Auch die Kombination und Erweiterung der reinen Zeitzonen-Funktion mit Taucheruhr-Features, Jahreskalender-Funktion oder Chronographen ist inzwischen üblich. Wie sich die klassische Zwei-und-mehr-Zeitzonen-Funktion noch einmal ganz anders konstruieren lässt, zeigt das belgisch-schweizerische Independent-Label Ressence: Mit der „Type 2“ präsentierte Gründer Benoît Mintiens eine Uhr mit mechanischem Werk und einer sogenannten „eCrown“. Das Kaliber verwendet Solarzellen, um via App eingestellt zu werden, und zeigt zwei verschiedene Zeitzonen an. In diesem Jahr nun präsentierte er die „Type 7“, eine GMT-Uhr, die sich von der Konkurrenz dadurch abhebt, dass sie ölgefüllt ist, was jegliche Reflexionen auf dem Zifferblatt eliminiert und ihr einen ganz eigenen Look verleiht.

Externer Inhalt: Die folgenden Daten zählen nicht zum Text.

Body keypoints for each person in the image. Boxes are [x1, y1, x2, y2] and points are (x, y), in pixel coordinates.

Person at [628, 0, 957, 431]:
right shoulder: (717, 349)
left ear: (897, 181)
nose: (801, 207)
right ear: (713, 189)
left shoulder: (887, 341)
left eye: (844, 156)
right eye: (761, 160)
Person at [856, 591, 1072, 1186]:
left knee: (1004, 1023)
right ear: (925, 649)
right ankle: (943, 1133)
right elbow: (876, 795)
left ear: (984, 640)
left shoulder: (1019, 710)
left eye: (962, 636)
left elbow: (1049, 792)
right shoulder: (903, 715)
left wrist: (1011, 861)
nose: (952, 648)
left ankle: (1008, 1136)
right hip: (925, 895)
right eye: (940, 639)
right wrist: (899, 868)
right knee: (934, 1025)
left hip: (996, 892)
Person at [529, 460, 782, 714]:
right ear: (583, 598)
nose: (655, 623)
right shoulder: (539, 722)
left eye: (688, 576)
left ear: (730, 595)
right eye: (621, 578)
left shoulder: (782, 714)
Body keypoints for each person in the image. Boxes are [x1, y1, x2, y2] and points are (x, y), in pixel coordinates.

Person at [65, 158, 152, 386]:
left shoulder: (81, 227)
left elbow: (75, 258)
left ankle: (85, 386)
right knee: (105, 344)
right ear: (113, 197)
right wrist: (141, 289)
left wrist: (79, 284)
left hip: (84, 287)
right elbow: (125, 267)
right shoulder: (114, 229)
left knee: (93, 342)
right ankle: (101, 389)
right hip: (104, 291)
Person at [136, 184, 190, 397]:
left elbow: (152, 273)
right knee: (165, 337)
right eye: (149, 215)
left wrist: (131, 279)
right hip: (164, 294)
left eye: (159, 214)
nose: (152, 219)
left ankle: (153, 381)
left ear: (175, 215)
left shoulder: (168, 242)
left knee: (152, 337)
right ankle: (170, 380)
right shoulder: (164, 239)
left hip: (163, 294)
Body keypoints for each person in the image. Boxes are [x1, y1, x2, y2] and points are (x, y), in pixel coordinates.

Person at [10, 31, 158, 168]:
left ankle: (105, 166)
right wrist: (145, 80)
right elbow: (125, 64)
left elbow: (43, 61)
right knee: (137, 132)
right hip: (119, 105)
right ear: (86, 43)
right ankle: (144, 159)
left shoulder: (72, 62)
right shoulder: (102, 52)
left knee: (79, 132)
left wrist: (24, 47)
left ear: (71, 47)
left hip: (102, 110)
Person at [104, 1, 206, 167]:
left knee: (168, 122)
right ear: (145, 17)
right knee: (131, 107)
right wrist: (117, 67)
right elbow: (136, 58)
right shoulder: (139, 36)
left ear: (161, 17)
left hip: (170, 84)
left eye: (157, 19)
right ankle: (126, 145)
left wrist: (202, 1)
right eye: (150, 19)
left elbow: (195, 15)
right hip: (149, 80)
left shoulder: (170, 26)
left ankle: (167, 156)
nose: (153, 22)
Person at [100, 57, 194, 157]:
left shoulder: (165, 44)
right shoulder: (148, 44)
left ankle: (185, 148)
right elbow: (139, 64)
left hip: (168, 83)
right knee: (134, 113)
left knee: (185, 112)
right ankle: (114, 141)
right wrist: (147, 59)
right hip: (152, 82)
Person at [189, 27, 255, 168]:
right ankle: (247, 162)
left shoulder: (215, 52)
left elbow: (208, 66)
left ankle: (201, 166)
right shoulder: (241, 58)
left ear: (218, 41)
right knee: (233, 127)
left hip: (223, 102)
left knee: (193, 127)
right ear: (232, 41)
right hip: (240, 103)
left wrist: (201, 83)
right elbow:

Neue Interpretationen der Komplikation

Einen klassischeren Weg hat man bei Parmigiani-Fleurier gewählt, gleichzeitig ist das Modell „Tonda PF GMT Rattrapante“ für das Genre ungewohnt puristisch: Das Zifferblatt ist hier sehr aufgeräumt, über einen Drücker in der Krone wird der zweite Stundenzeiger gesteuert. Die Heimatzeit wird bei diesem Modell von einem roségoldenen Zeiger angezeigt, der Gedanke ist hier: Zuhause ist für den Besitzer stets der liebste und somit wertvollste Ort. Audemars Piguet wiederum, ansonsten eher den Chronographen oder auch ewigen Kalendern zugewandt, hat die GMT-Funktion in einem extrem seltenen, futuristisch anmutenden Concept-Modell der „Royal Oak“ mit Schleppzeiger-Chronograph untergebracht. Auch wenn sich also unser Verhältnis zum Reisen über die Jahrzehnte geändert haben mag: Das Fernweh bleibt, und die Geschichte dieser Uhrengattung ist noch lange nicht zu Ende erzählt.